Where do you see the focus of the band heading in the future? And what sorts of things do you have in progress?
We just did some of our first recordings as a group of all three of us. All three of us writing and composing and performing the songs together. On our earlier record, I played a lot of the bass, even though the bass player was really Paz who played the bass live. So in some ways, we are just becoming a real band where everyone has their own roles in creating the songs, instead of me writing the songs and having them play it. So we are definitely starting to record some new songs. We are still starting to write the songs; it's the first time I've ever collaborated with anyone on writing. It's going to become more of a real band. I'll still be the leader of the band, but it's much more of a collaborative thing, not just like solo project. And we will def tour a lot, but we are just trying to figure out when.

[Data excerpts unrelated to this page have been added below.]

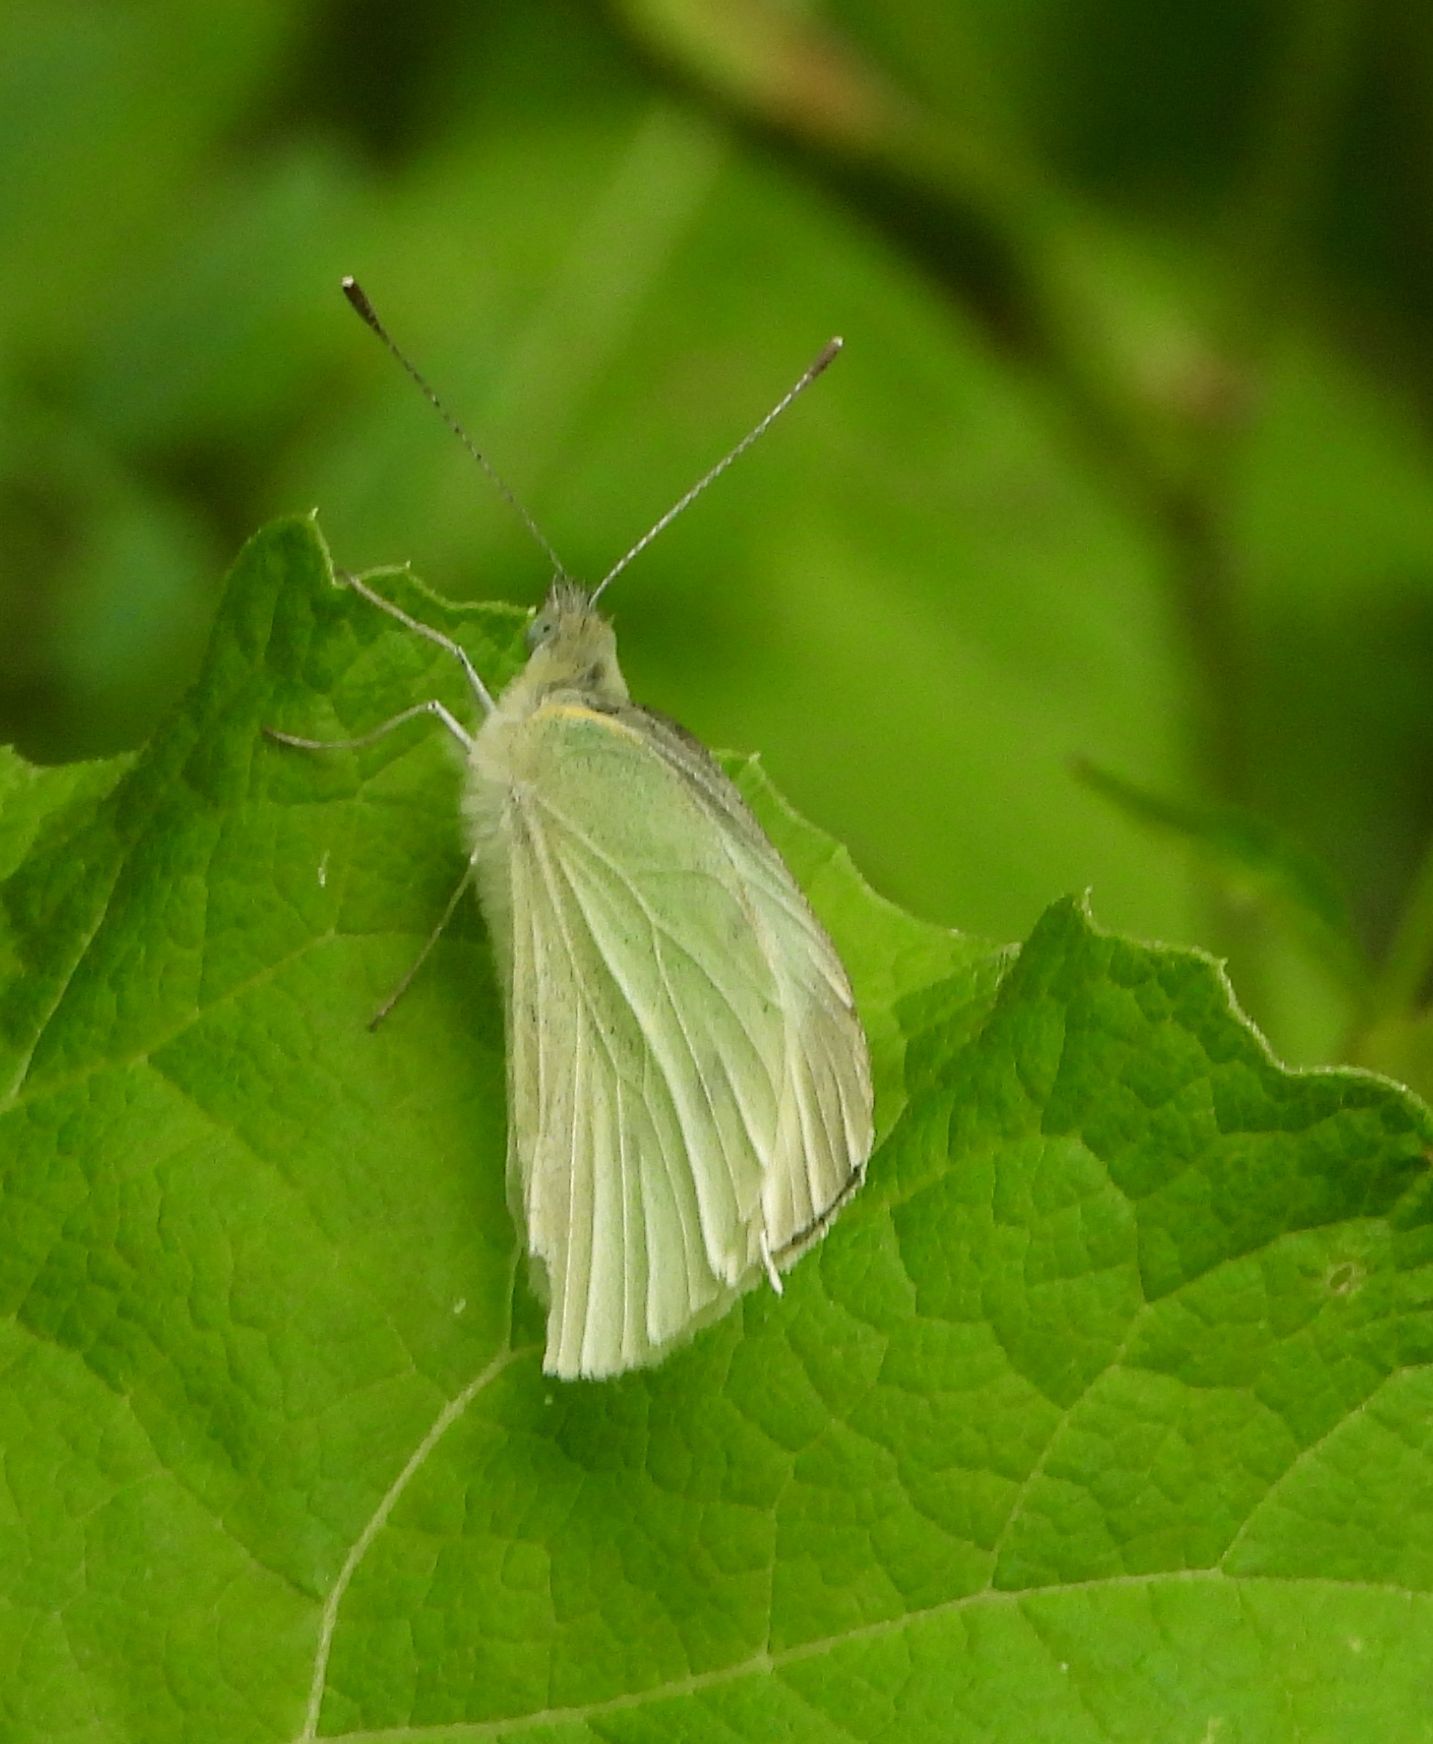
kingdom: Animalia
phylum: Arthropoda
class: Insecta
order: Lepidoptera
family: Pieridae
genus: Pieris
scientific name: Pieris rapae
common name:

Do you guys have some sort of time frame for a release?
We are starting to write and record, but I don't know when it will come out. Pretty anxious to do it, but not sure when.
So, you are from Baltimore and from what I read it seems as though you've traveled around a lot. Why LA?
The first tour that I ever did I was still in high school and I was playing bass in a band, and we played in LA and a few other places in California. And ever since then, I've always wanted to move out here. I was probably like 16 at the time. Paz, who plays in the band, grew up here and my girlfriend who isn't from here but she grew up here as well, and we were kind of traveling without knowing where we were going to live, and we came here and never left. It just seems like a natural thing that drew me here. I pretty much always wanted to live in California ever since I can remember. I think some day I would prefer the northern part of California, but it seems like a good place to start.
If you were making a mix tape for the road, what song would you put first, and what song would you put last?
I know what I would put last. It would be this song by Bob Dylan from Time Out of Mind called “The Highland,” I think. It's a 15-minute song that every verse barely goes anywhere, but it eventually tells a story. We listen to that a lot driving on tour, because it's a good way to kill 20 minutes. The first might be a little harder. We have been listening to a lot of R. Kelly on tour. Like something that I never realize that I would. We bought it at Wal-Mart while we were traveling across Texas, and we just listened to it over and over again. I think right now the first song would be track 4; I think its called “Leave Your Name.” It's his answering machine if you called, and the lyrics are about what he's probably doing cause he's not answering the phone and how he'll call you back. They probably don't represent what would be on the mix, but they would be first and last.
Lastly, is there anything you'd like the TMT readers to know?
Just that there's a new kind of music that doesn't exist yet, and we are gonna try to be the first people to create it.